Aaron Cohen was struck by 25-year old Michele Traverso who drove home and covered his car with a tarp. He turned himself into police hours later.

“I can’t imagine. I hit a dog once and I stopped. It’s a total wanton disregard for the life of another person,” said Cohen.

Cohen’s death was devastating enough but adding to the pain and outrage for his family, and his adopted family of cyclists across South Florida, was the sentencing of the driver. Traverso would serve less than two years in jail, followed by two years of community control.

“The sentencing was sort of the salt on the wound of the tragedy, we left feeling cheated,” said Cohen.

Outraged over the sentence, Cohen and the Miami cycling community committed to take the issue to Tallahassee. She credits a band of cyclists, along with lawmakers and leaders, for creating and getting passed a bill that she says will add protection for anyone struck, injured or killed by a driver who leaves the scene. The law is called the Aaron Cohen Life Protection Act.

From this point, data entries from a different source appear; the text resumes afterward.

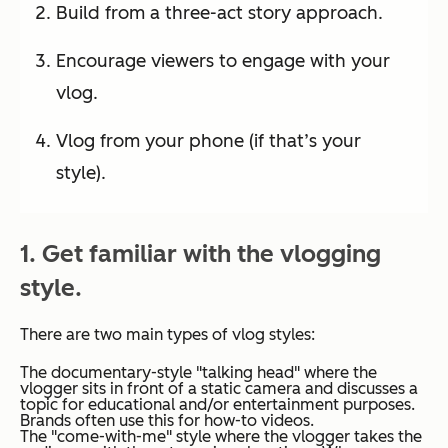
Build from a three-act story approach.
Encourage viewers to engage with your
vlog.
Vlog from your phone (if that’s your
style).
1. Get familiar with the vlogging
style.
There are two main types of vlog styles:
The documentary-style "talking head" where the
vlogger sits in front of a static camera and discusses a
topic for educational and/or entertainment purposes.
Brands often use this for how-to videos.
The "come-with-me" style where the vlogger takes the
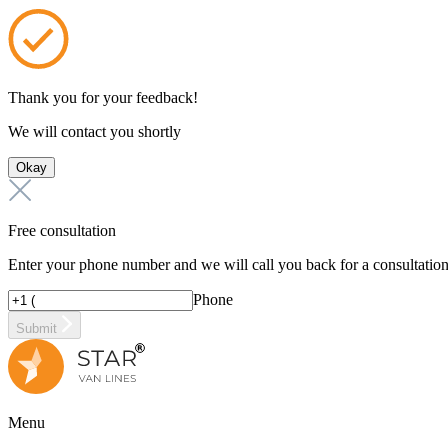
Thank you for your feedback!
We will contact you shortly
Okay
Free consultation
Enter your phone number and we will call you back for a consultatio
Phone
Submit
Menu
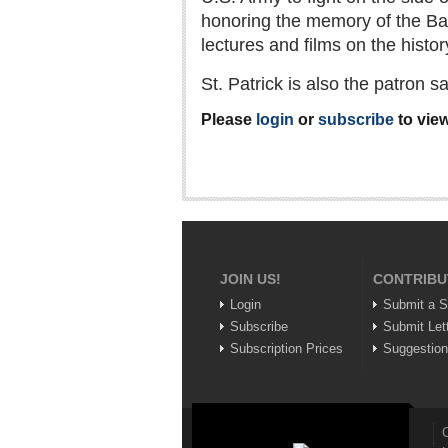
honoring the memory of the Bat
lectures and films on the history
St. Patrick is also the patron 
Please
login
or
subscribe
to view
JOIN US!
CONTRIBU
Login
Submit a S
Subscribe
Submit Let
Subscription Prices
Suggestio
C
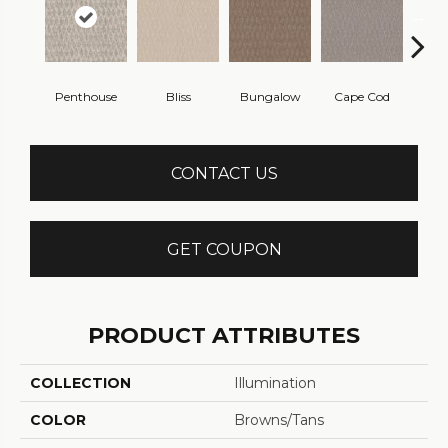
Penthouse
Bliss
Bungalow
Cape Cod
Ca
CONTACT US
GET COUPON
PRODUCT ATTRIBUTES
COLLECTION
Illumination
COLOR
Browns/Tans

“He would be proud and probably be humbled that it was in his name,” said Cohen. “ It’s in his spirit that we try to change things, help people, turn something bad to something good. It’s kind of ironic. It’s very much in his character.”

It creates a mandatory minimum term of imprisonment of four years for a driver convicted of leaving the scene of a fatal crash.

“We are hoping to save lives in addition to ultimately reduce the number of accidents,” said Cohen. “It almost uprights the injustice of the criminal case. It’s a reminder of the things people can do when they get together and I think that’s a wonderful lesson for the children. Our goal for the rest of our lives is to keep adding positive things and this is a major positive thing.”

Governor Rick Scott is likely to sign the Aaron Cohen Life Protection Act into law later this month. It is expected he will travel to South Florida to sign it.